Job item: Repeat each of the rows below word for word, without the pictures.

---------- Data provided ----------

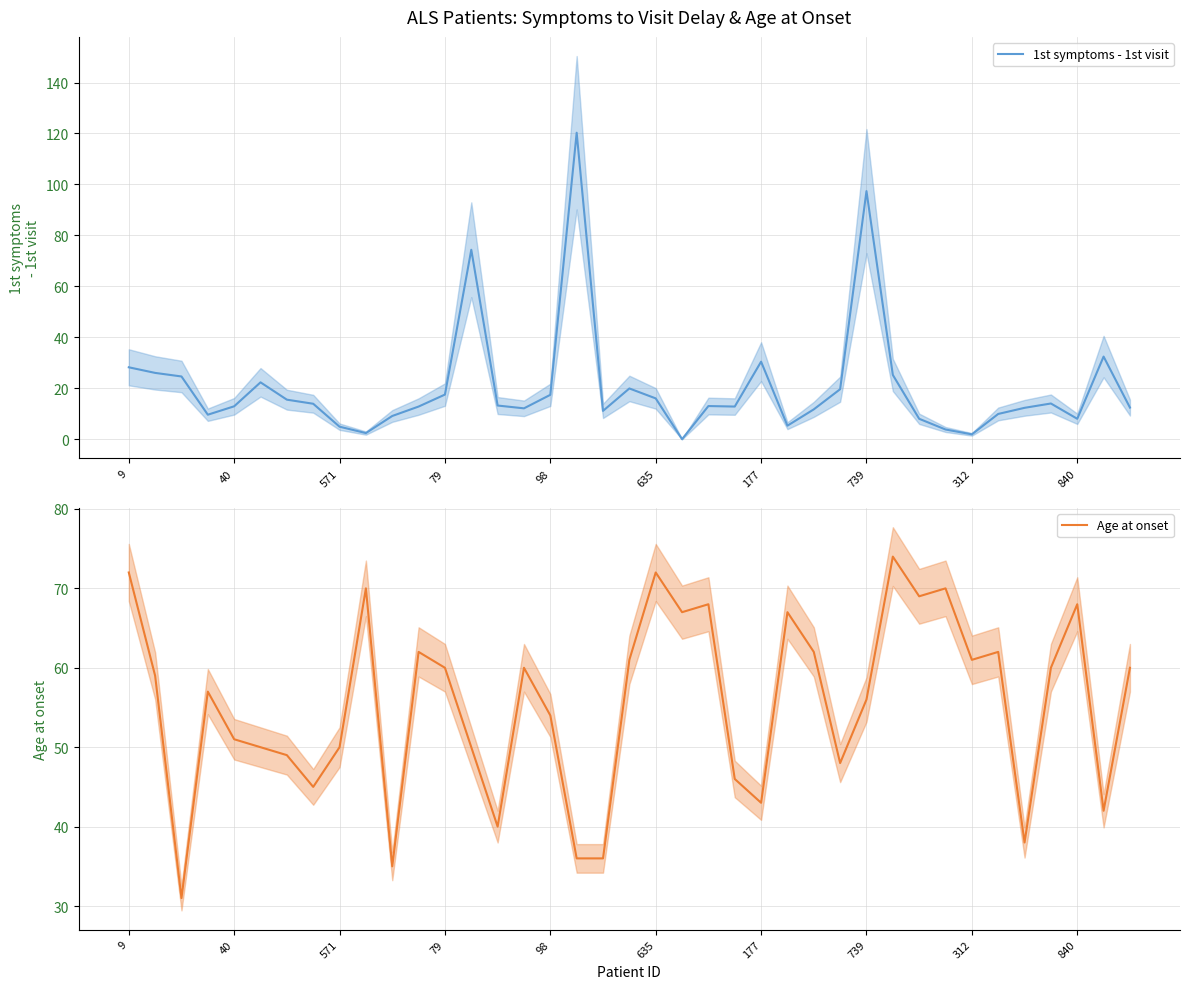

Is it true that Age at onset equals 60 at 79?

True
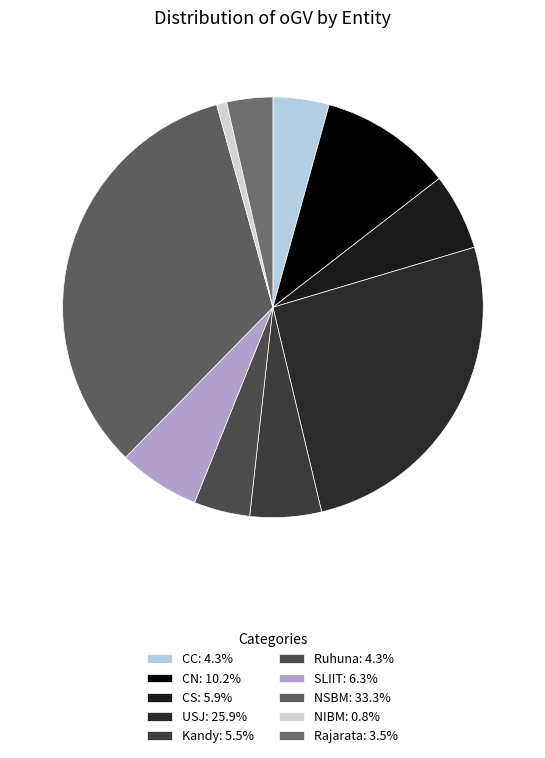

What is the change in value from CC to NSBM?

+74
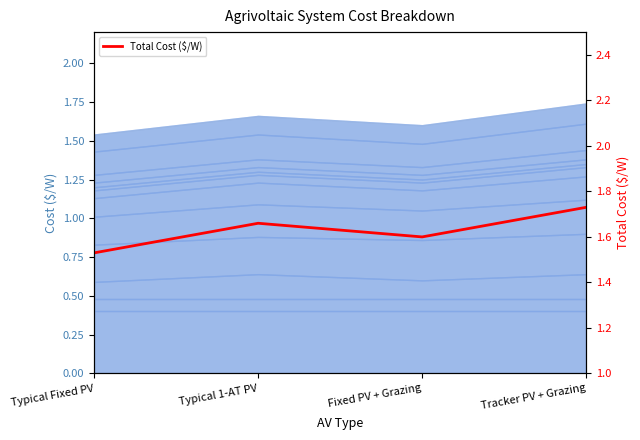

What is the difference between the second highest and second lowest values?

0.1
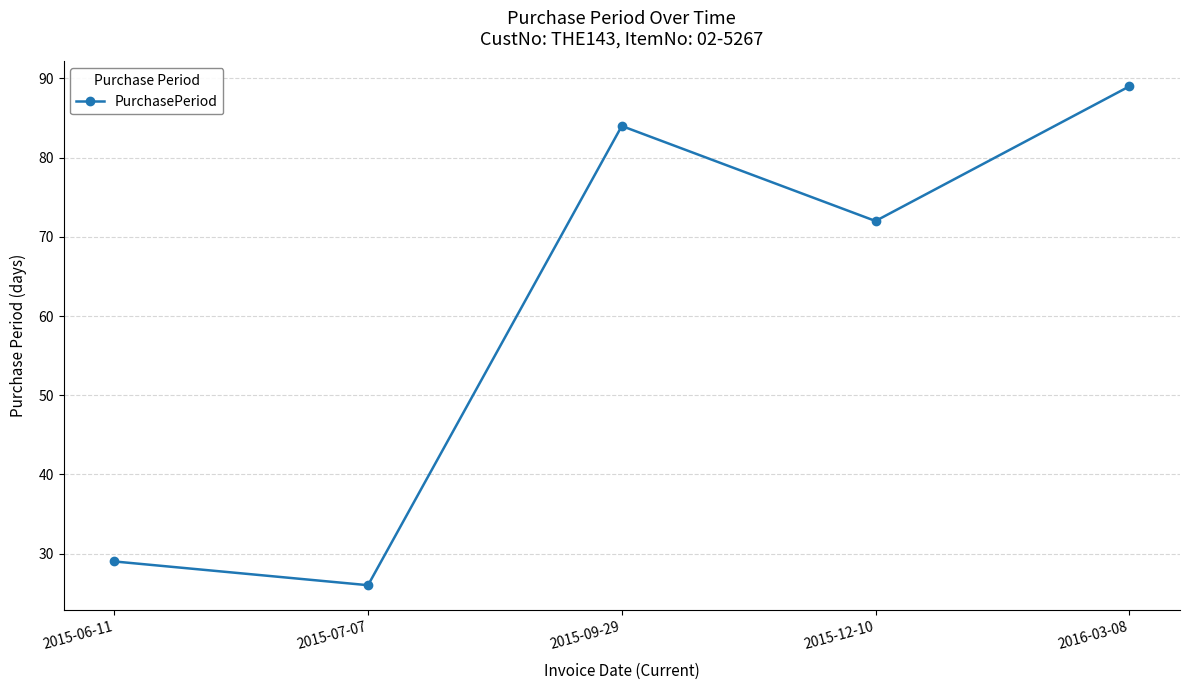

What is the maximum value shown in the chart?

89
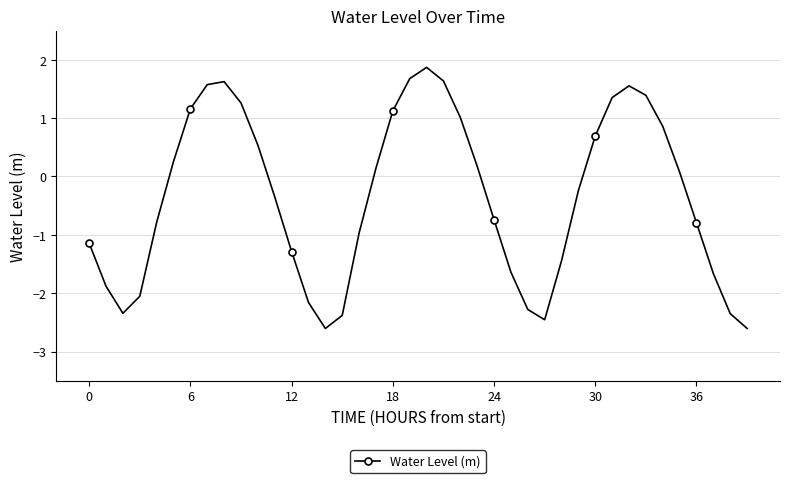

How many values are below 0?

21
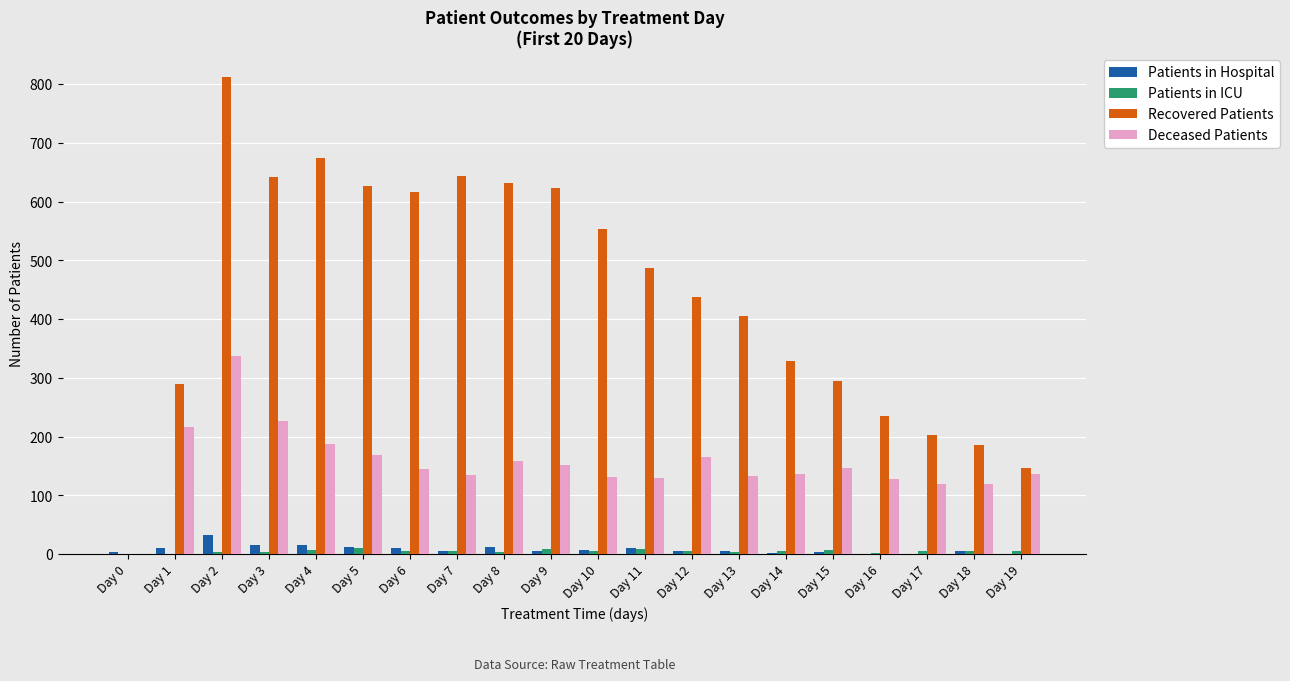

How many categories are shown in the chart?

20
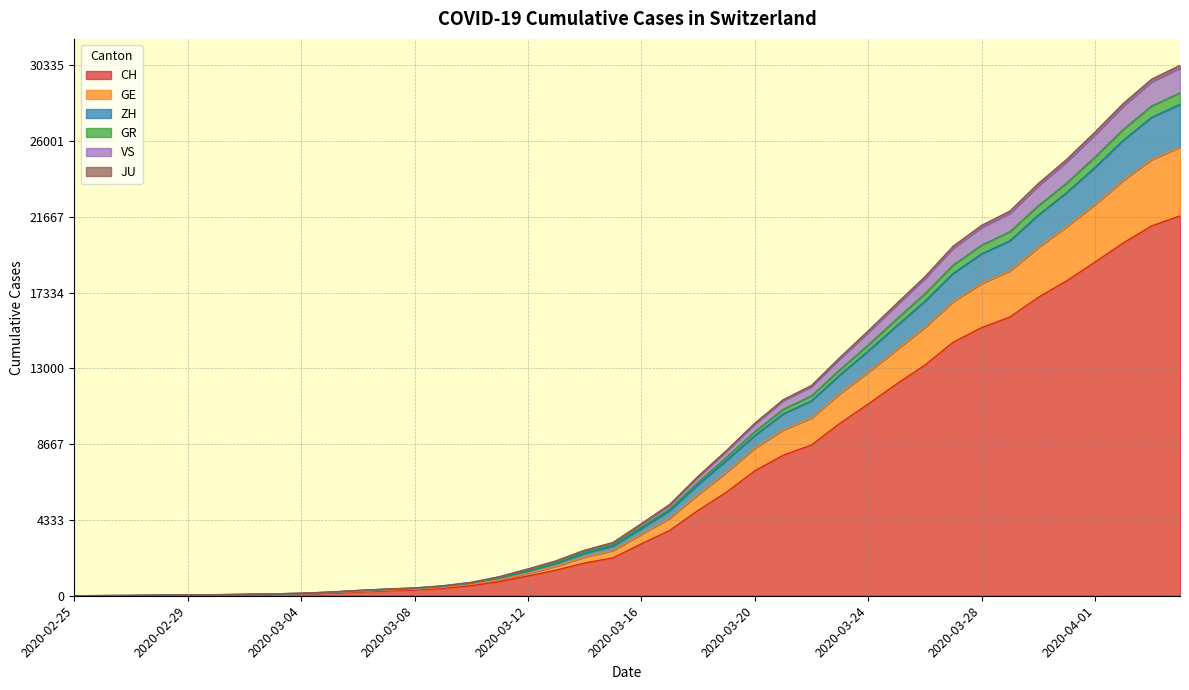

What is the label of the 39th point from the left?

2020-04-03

----------

Reply:
Is it true that Age at onset equals 60 at 79?

True

What is the change in value from CC to NSBM?

+74

What is the difference between the second highest and second lowest values?

0.1

What is the maximum value shown in the chart?

89

How many values are below 0?

21

How many categories are shown in the chart?

20

What is the label of the 39th point from the left?

2020-04-03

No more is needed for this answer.